| No, Markov chains at least cannot work because they are fundamentally finite state machines with no global state. Say you want to generate 'verse chorus verse slightly-different-chorus', which is an idea that I've seen in basically every type of music that I've listened to. If you want to generate a slightly different version of the first chorus, you need knowledge of the first chorus, which is not possible with a Markov chain unless the state that represents the start of the second chorus is only possible to reach given that the first chorus was generated; i.e. you need to code in every second chorus possible into your Markov chain, i.e. you need to code in every first chorus possible into your Markov chain, i.e. the human's composed the piece. The thing with computer generated music is that music is complicated; it's fundamentally not just a set of rules that you can apply and get good music. Yes, counterpoint does have many rules and suggestions that can restrict you, but they don't specify all good music. In the same way that if you start combining logical axioms and inference rules, you generally just get random useless theorems, combining musical rules in an unstructured way is pretty much guaranteed to get you useless sequences of locally-alright notes. The correct way of using the rules is (with logic) to start at the conjecture you want to prove and use the computer to prove the theorem correct by working backwards. With counterpoint, it's to compose the music, click the 'check for mistakes' button in Sibelius and check that you haven't made any glaring errors. |
If you use CRFs you can condition on the whole piece and learn the model like that. Yes, you'll have to use a lot of data but models can be as global as you need them to be.
If you want to use a 'verse chorus verse slightly-different-chorus' way of composing, yes, you can use a first level of a chain to generate the probable musical sequence blocks, and generate each block separately, using at the same time features generated in each part (verse, chorus, slightly-different-chorus etc.) to keep the same feeling.

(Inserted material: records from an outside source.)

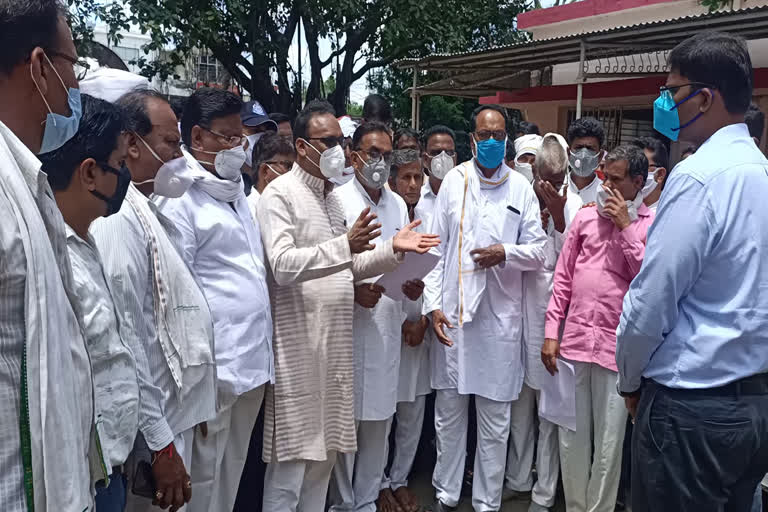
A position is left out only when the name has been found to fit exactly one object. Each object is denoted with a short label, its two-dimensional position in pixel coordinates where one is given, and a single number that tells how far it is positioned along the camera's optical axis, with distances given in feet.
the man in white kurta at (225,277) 9.57
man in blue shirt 7.28
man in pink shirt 11.89
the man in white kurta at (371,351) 12.24
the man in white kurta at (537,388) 13.43
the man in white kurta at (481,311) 13.19
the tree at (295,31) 40.11
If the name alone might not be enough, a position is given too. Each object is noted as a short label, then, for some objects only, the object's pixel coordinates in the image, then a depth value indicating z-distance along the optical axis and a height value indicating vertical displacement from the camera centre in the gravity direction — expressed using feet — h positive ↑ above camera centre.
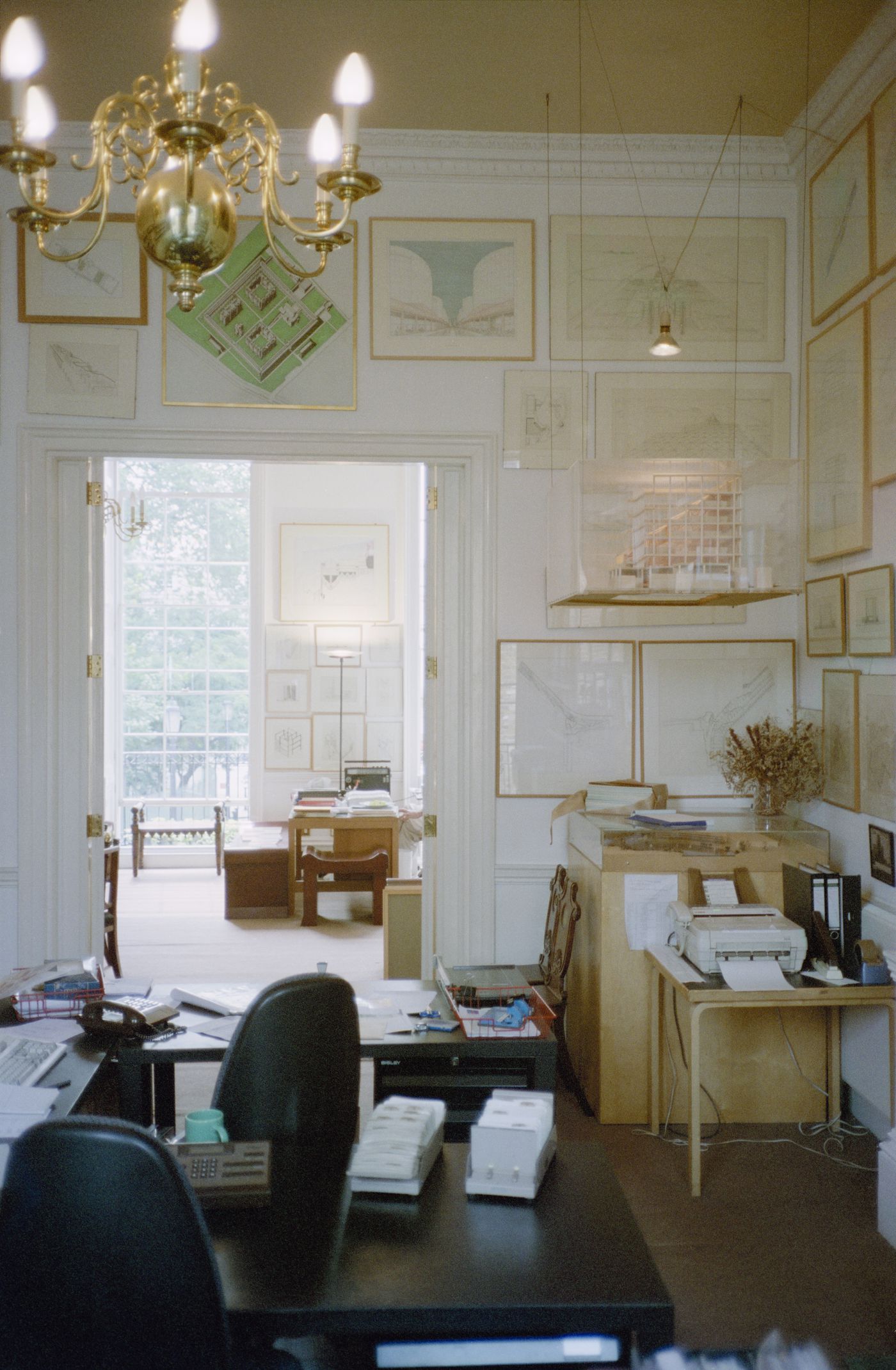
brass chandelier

If you train your model in a way described above, you can then pick a tune in your head, put it in and ask the model to generate the most probable sequence for the whole song. Or, if you're using CRFs with Gibbs sampling, you start from the complete piece and iterate until the probability it fits is large enough. Same could be done, somewhat easily, with Hidden Markov Models (I just realised that Markov models might not be the thing I was referring to in the post above, I was talking about statistical variant of Markov chain).
Convolutional neural networks could do the same thing, probably even better than CRFs and HMMs. Music isn't more complex than language and people have been using these sequence modelling methods to do extraordinary things in natural language processing.